Collabora is working pro bono to adapt its open source text-to-speech and speech recognition models, WhisperLive and WhisperSpeech, for BUD-E.
“Building text-to-speech and speech recognition solutions ourselves means we can customize them to an extent that is not possible with closed models exposed via APIs,” Jakub Piotr Cłapa, ai researcher at Collabora and member of the BUD team. E, he said in an email. “Initially, Collabora started working (open wizards) in part because we were struggling to find a good text-to-speech solution for an LLM-based voice agent for one of our clients. “We decided to join forces with the broader open source community to make our models more accessible and useful.”
In the short term, LAION says it will work to make BUD-E's hardware requirements less onerous and reduce assistant latency. A longer-term task is to create a dialogue data set to tune BUD-E, as well as a memory mechanism that allows BUD-E to store information from previous conversations and a speech processing process that can keep track of several people talking. Right away.
I asked the team if accessibility was a priority, considering that voice recognition systems have historically not worked well with languages other than English and accents that are not transatlantic. A Stanford study found that voice recognition systems from Amazon, IBM, Google, Microsoft and Apple were almost twice as likely to mishear black speakers as white speakers of the same age and gender.
Brendel said that LAION does not ignore accessibility – but that is not an “immediate approach” to BUD-E.
“The first goal is to really redefine the experience of how we interact with voice assistants before generalizing that experience to more diverse accents and languages,” Brendel said.
To that end, LAION has some pretty wacky ideas for BUD-E, ranging from an animated avatar to impersonate the assistant to support for analyzing users' faces via webcams to take their emotional state into account.
The ethics of this last part (the facial analysis) are a bit uncertain, to say the least. But Robert Kaczmarczyk, co-founder of LAION, stressed that LAION will remain committed to safety.
“(We) strictly comply with the ethical and safety guidelines formulated by the EU ai Law,” he told TechCrunch via email, referring to the legal framework governing the sale and use of ai in the EU. The EU ai Law allows European Union member countries to adopt more restrictive rules and safeguards for “high-risk” ai, including emotion classifiers.

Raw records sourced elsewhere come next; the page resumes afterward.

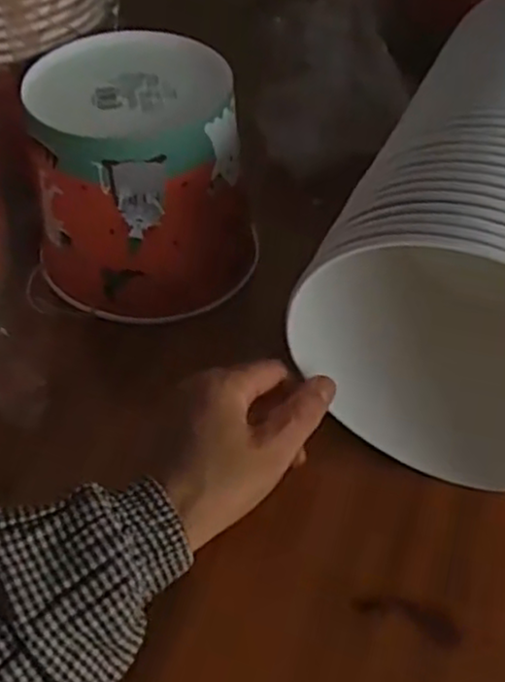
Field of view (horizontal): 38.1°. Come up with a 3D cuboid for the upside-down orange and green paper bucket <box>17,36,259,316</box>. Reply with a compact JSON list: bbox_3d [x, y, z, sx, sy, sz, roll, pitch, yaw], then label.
[{"bbox_3d":[-0.069,-0.105,0.487,0.130,0.139,0.123,-6,48,-3],"label":"upside-down orange and green paper bucket"}]

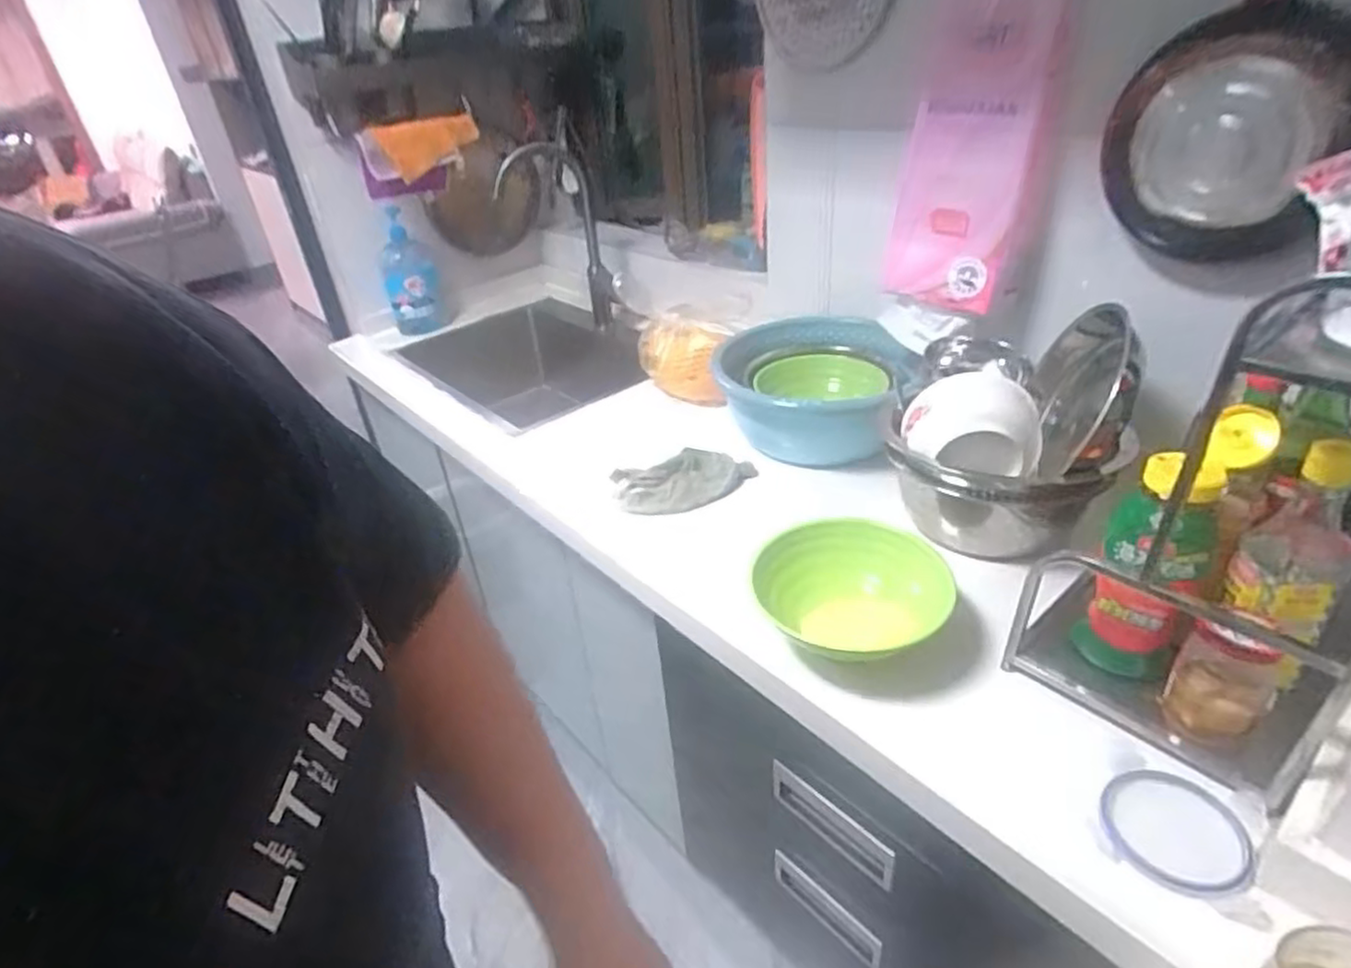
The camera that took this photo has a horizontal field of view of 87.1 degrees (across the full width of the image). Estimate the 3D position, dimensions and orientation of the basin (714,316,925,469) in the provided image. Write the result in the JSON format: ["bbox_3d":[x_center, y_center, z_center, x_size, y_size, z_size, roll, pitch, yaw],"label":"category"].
[{"bbox_3d":[0.200,-0.141,1.068,0.284,0.127,0.307,-4,33,3],"label":"basin"}]

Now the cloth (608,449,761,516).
[{"bbox_3d":[0.013,-0.001,1.008,0.190,0.038,0.106,-13,34,-11],"label":"cloth"}]

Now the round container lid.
[{"bbox_3d":[0.384,0.264,0.546,0.098,0.005,0.094,-4,33,3],"label":"round container lid"}]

““This commitment to transparency not only makes it easier to identify and correct potential biases early, but also helps the cause of scientific integrity,” Kaczmarczyk added. “By making our data sets accessible, we enable the broader scientific community to engage in research that maintains the highest standards of reproducibility.”
LAION's previous work ai-models-rife-with-bias-2023-1″>It hasn't been pristine. in the ethical sense, and is currently carrying out a separate, somewhat controversial project on emotion detection. But maybe BUD-E is different; We'll have to wait and see.